It is likely that your parents or grandparents retired with a pension benefit that guaranteed a monthly check for the rest of their life. Times have changed, however, and most companies no longer offer traditional pension plans. Since the introduction of the 401k, the retirement savings burden has slowly shifted to the employee.

Although you might be able to amass substantial retirement assets in your 401k and other vehicles, how will you convert these assets into an income stream during retirement? You might consider converting at least a portion of your retirement savings into a guaranteed lifetime income stream - your own version of regular "pension" payments.

Creating an Income.

When you purchase an immediate annuity, you pay a lump sum to the issuing insurance company in exchange for monthly income payments. These monthly payments are guaranteed to continue for as long as the annuity contract specifies.*

Many immediate annuities offer a choice of payout options. For example, you might choose income payments that last for the rest of your life, or over the joint lifetimes for you and a beneficiary, such as your spouse. Monthly payments received under the joint-lifetime option are smaller than with a single-life only payout plan, but offer a way to provide an income stream to a surviving spouse.

Another option is to elect income for your lifetime with a period certain option. For example, if you elected a 10-year period certain option and you died before the end of 10 years, your beneficiaries would continue to receive payments until the period certain option expired.

How Payments Are Taxed.

If your annuity was purchased with after-tax dollars, a portion of each income payment is considered a tax-free return of principal. The rest is subject to ordinary income taxes. Payments received from annuities funded with before-tax IRA assets (Traditional IRAs, 401k's, etc.) would be fully taxed as ordinary income.

Suitable for You?

Immediate annuities can offer retirees a measure of stability and predictability in a world of financial uncertainty. However, as with any financial product, they are not an appropriate solution for everyone. The fixed income payments might not keep pace with inflation (unless the annuity contract includes an inflation rider). Also, you might not be able to withdraw principal or change the payout amount, should you ever need more money. Some immediate annuities do offer special withdrawal features, but such flexibility usually reduces the monthly payments.

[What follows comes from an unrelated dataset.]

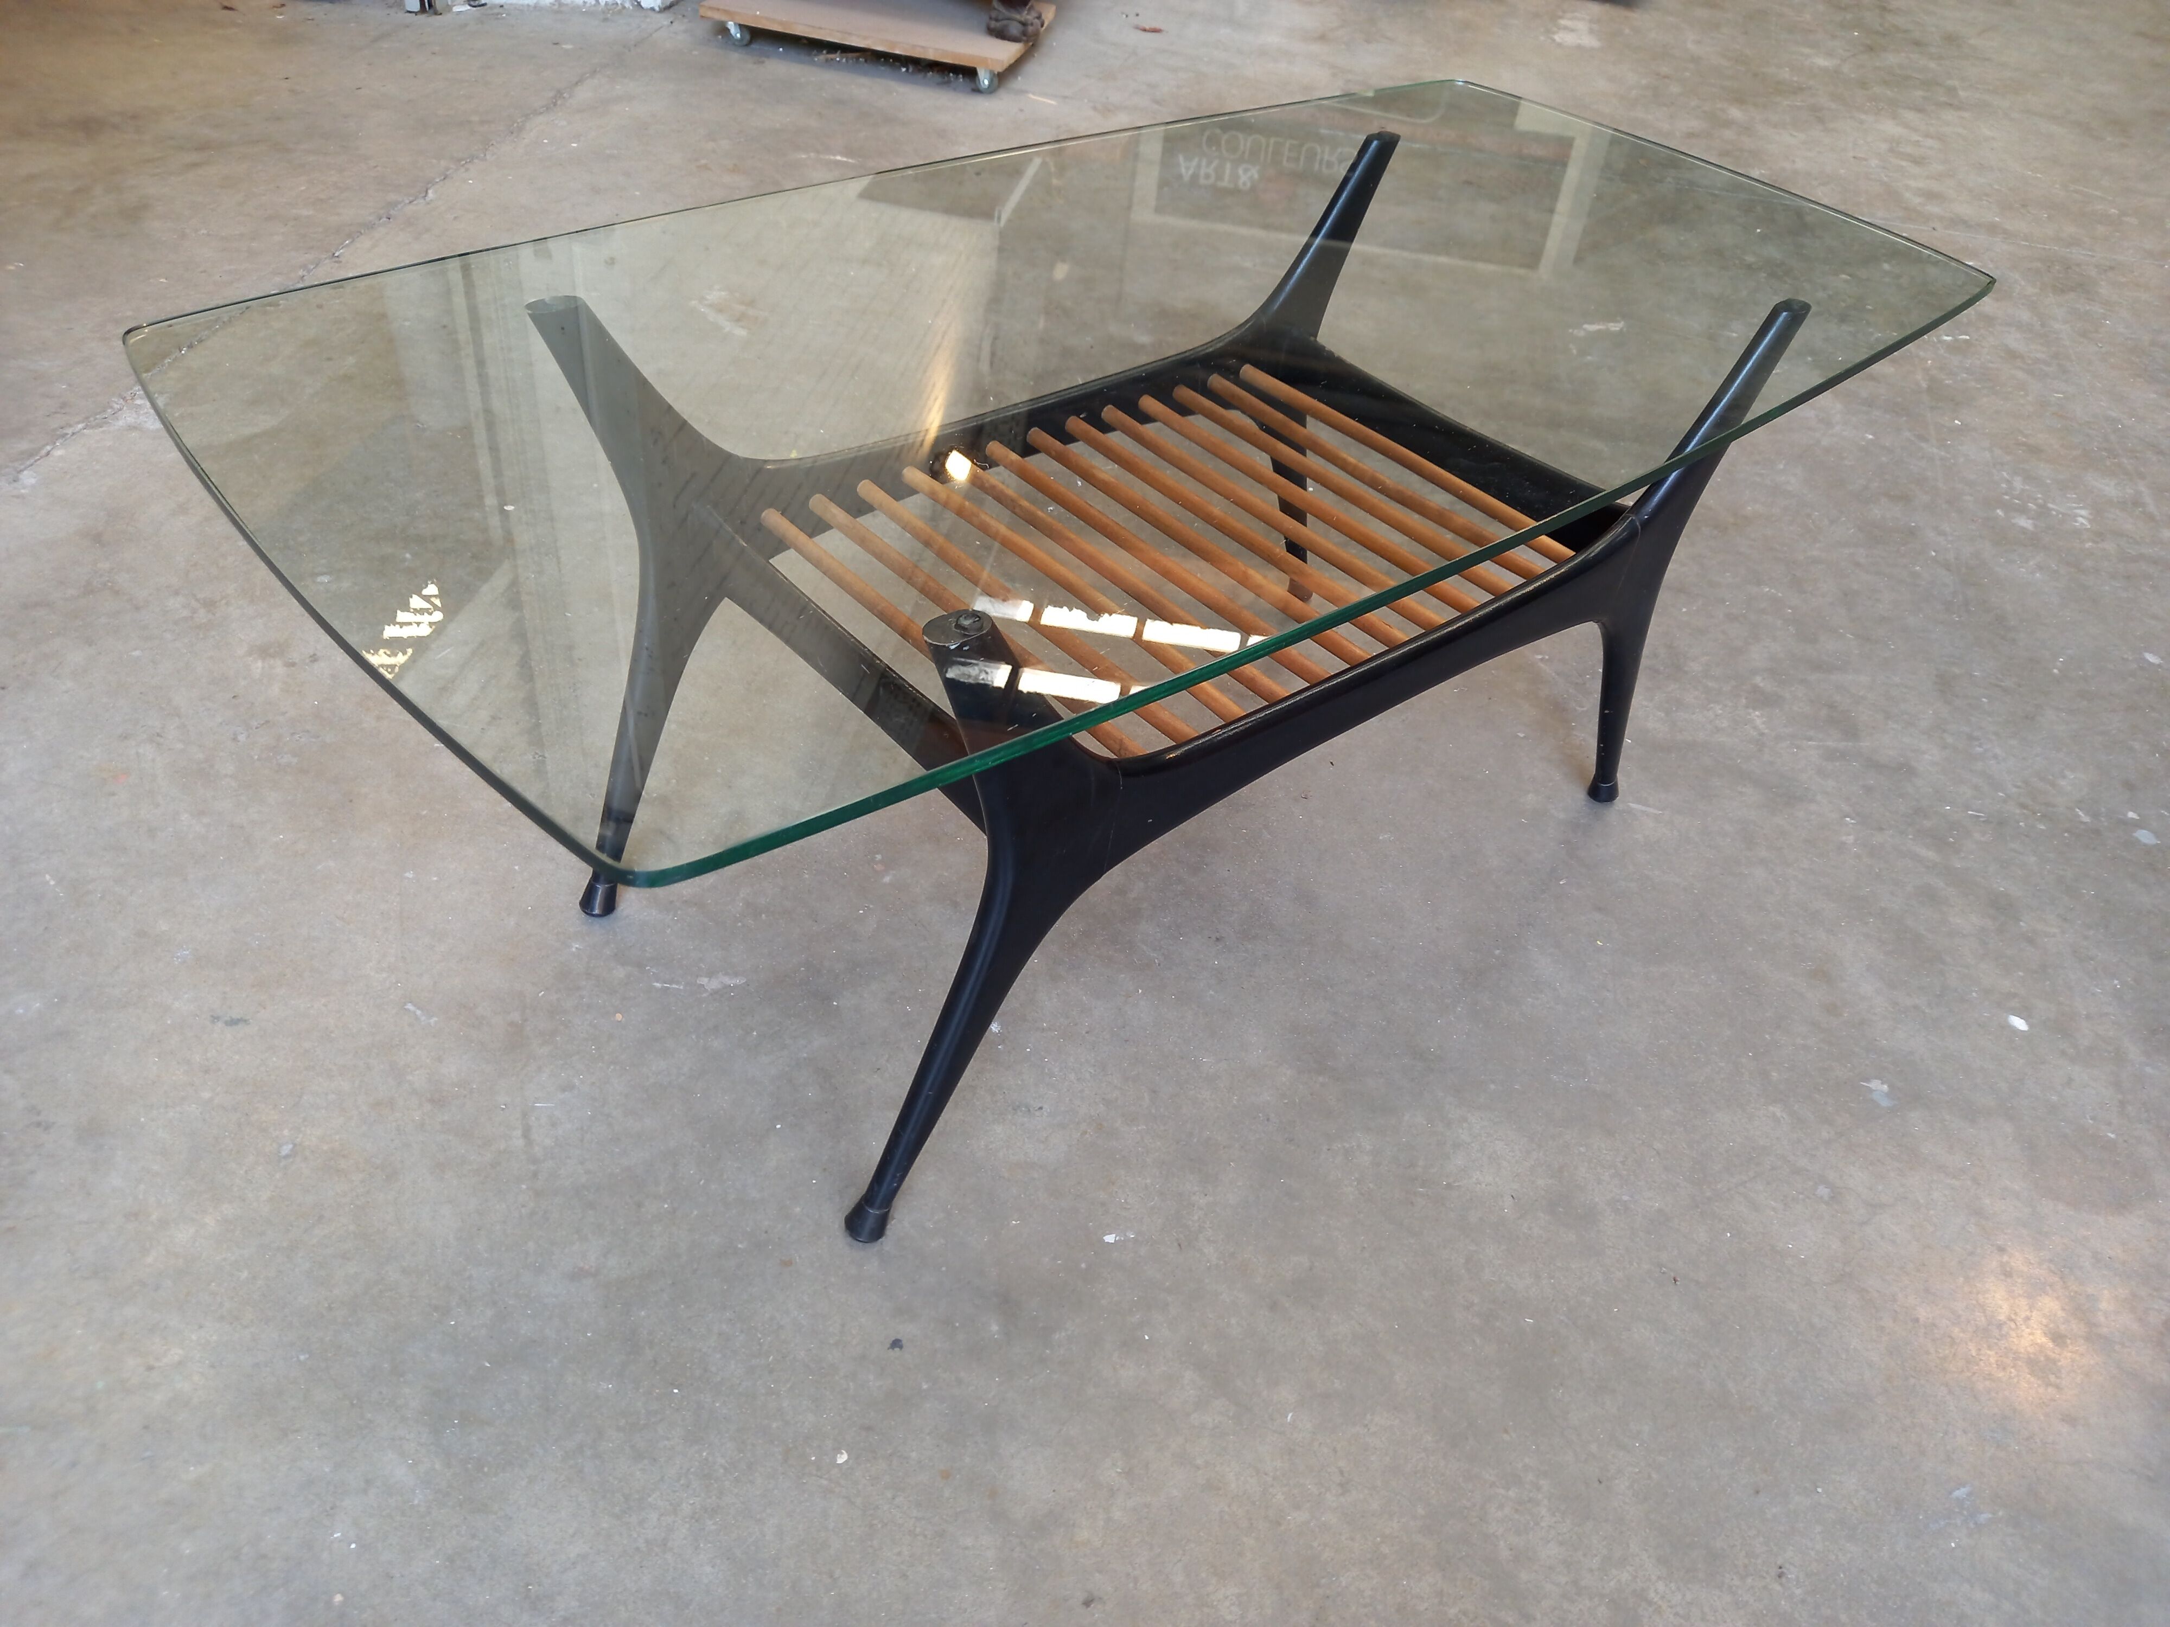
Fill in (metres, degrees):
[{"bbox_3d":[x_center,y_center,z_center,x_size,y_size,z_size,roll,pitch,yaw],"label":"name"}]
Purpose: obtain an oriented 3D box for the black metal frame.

So, if you're interested in taking guaranteed payments from a lump sum of existing assets, give an immediate annuity a good look. A financial professional can show you available income options specific to your situation and explain more of the benefits these unique products have to offer.

* Annuity withdrawals are generally taxed as ordinary income and may be subject to surrender charges, in addition to a 10% federal income tax penalty if made prior to age 59 1/2. The guarantees and payments of income are contingent on the claims paying ability of the issuing insurance carrier.